Convex function: a single, guaranteed-findable minimum
\ /
\ /
\ /
\__________/
global minimum

A non-convex function has multiple local minima, saddle points, and a much more complex “landscape” — and this is exactly what a deep neural network’s loss function looks like, because of the way weights combine nonlinearly across many layers.

Non-convex function: multiple local minima, no simple guarantee
\ /\ /\ /
\ / \ / \ /
\ / \ / \ /
\/ \ / \ /
local min \/ local min
local min (maybe global?)

There’s no guarantee that gradient descent finds the global minimum in a non-convex landscape — it might get stuck in a local minimum, or slow down dramatically near a saddle point where gradients are near zero in most directions but not all.


Why This Matters in Practice, Not Just Theory

The non-convexity of deep learning’s loss landscape is the direct motivation behind several practices covered later in this series:

  • Momentum-based optimizers (Optimizers) help the optimization process “roll through” small local dips rather than getting stuck in them.
  • Multiple random weight initializations are sometimes used specifically because different starting points on a non-convex landscape can converge to meaningfully different final solutions.
  • Learning rate scheduling (Learning Rate Scheduling) helps navigate a complex landscape — large steps early to escape flat regions, smaller steps later to settle precisely into a good minimum.
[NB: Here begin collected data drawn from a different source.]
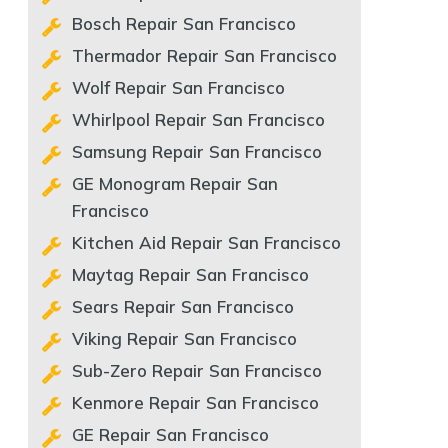
Bosch Repair San Francisco
Thermador Repair San Francisco
Wolf Repair San Francisco
Whirlpool Repair San Francisco
Samsung Repair San Francisco
GE Monogram Repair San
Francisco
Kitchen Aid Repair San Francisco
Maytag Repair San Francisco
Sears Repair San Francisco
Viking Repair San Francisco
Sub-Zero Repair San Francisco
Kenmore Repair San Francisco
GE Repair San Francisco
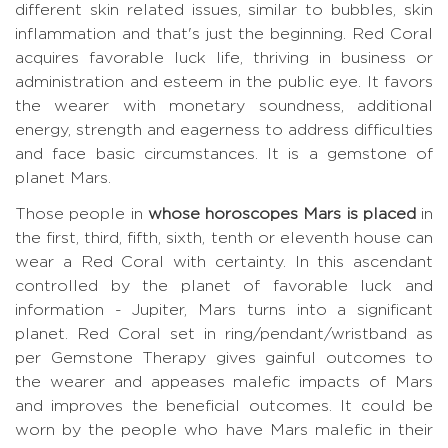
different skin related issues, similar to bubbles, skin
inflammation and that's just the beginning. Red Coral
acquires favorable luck life, thriving in business or
administration and esteem in the public eye. It favors
the wearer with monetary soundness, additional
energy, strength and eagerness to address difficulties
and face basic circumstances. It is a gemstone of
planet Mars.
Those people in
whose horoscopes Mars is placed
in
the first, third, fifth, sixth, tenth or eleventh house can
wear a Red Coral with certainty. In this ascendant
controlled by the planet of favorable luck and
information - Jupiter, Mars turns into a significant
planet. Red Coral set in ring/pendant/wristband as
per Gemstone Therapy gives gainful outcomes to
the wearer and appeases malefic impacts of Mars
and improves the beneficial outcomes. It could be
worn by the people who have Mars malefic in their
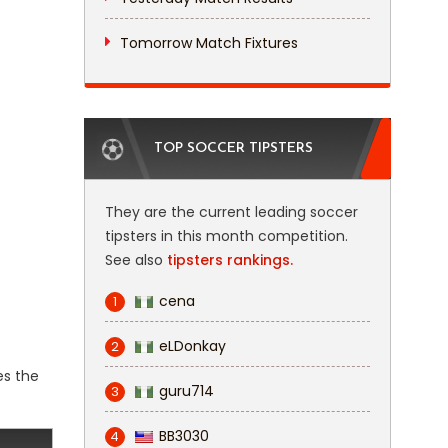
Tomorrow Match Fixtures
TOP SOCCER TIPSTERS
They are the current leading soccer
tipsters in this month competition.
See also
tipsters rankings.
cena
1
eLDonkay
2
es the
guru714
3
BB3030
4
A Practical Intuition: The Loss Landscape Isn’t as Scary as It Sounds

Despite the theoretical difficulty of non-convex optimization, deep learning works remarkably well in practice — a well-known empirical finding is that in very high-dimensional spaces (millions of weights), most local minima found by gradient descent tend to have similar, good-enough loss values, and true “bad” local minima are rarer than the pure math might suggest. This doesn’t mean non-convexity is irrelevant — training instability, sensitivity to initialization, and the entire field of optimizer research exist because of it — but it explains why gradient descent, despite lacking convexity’s guarantees, remains the dominant and effective approach.

Local Minima vs. Saddle Points: A Correction to Common Intuition

Early deep learning research assumed that getting “stuck” during training was primarily a local-minima problem — the optimizer settling into a suboptimal dip it can’t escape. More recent theoretical and empirical work suggests that in the very high-dimensional parameter spaces typical of deep networks, saddle points (where the gradient is near zero but the point isn’t actually a minimum in every direction — it’s a minimum in some directions and a maximum in others) are actually far more common obstacles than genuine local minima. This distinction matters practically: escaping a saddle point often just requires enough noise or momentum to nudge the optimizer past the near-zero-gradient region, which is part of why momentum-based optimizers (covered in Optimizers) tend to handle these plateaus more gracefully than plain gradient descent.

Summary

ConceptMeaning
Objective functionThe quantity training is trying to minimize or maximize
Cost functionThe objective, averaged across a batch or dataset
Convex optimizationSingle guaranteed minimum — rare in deep learning
Non-convex optimizationMultiple minima and saddle points — the reality of neural network training

Every optimizer, initialization strategy, and learning rate schedule covered later in this series exists specifically to navigate the non-convex landscape described here. Understanding this shape is what makes those techniques feel like solutions to a real problem, rather than arbitrary tricks.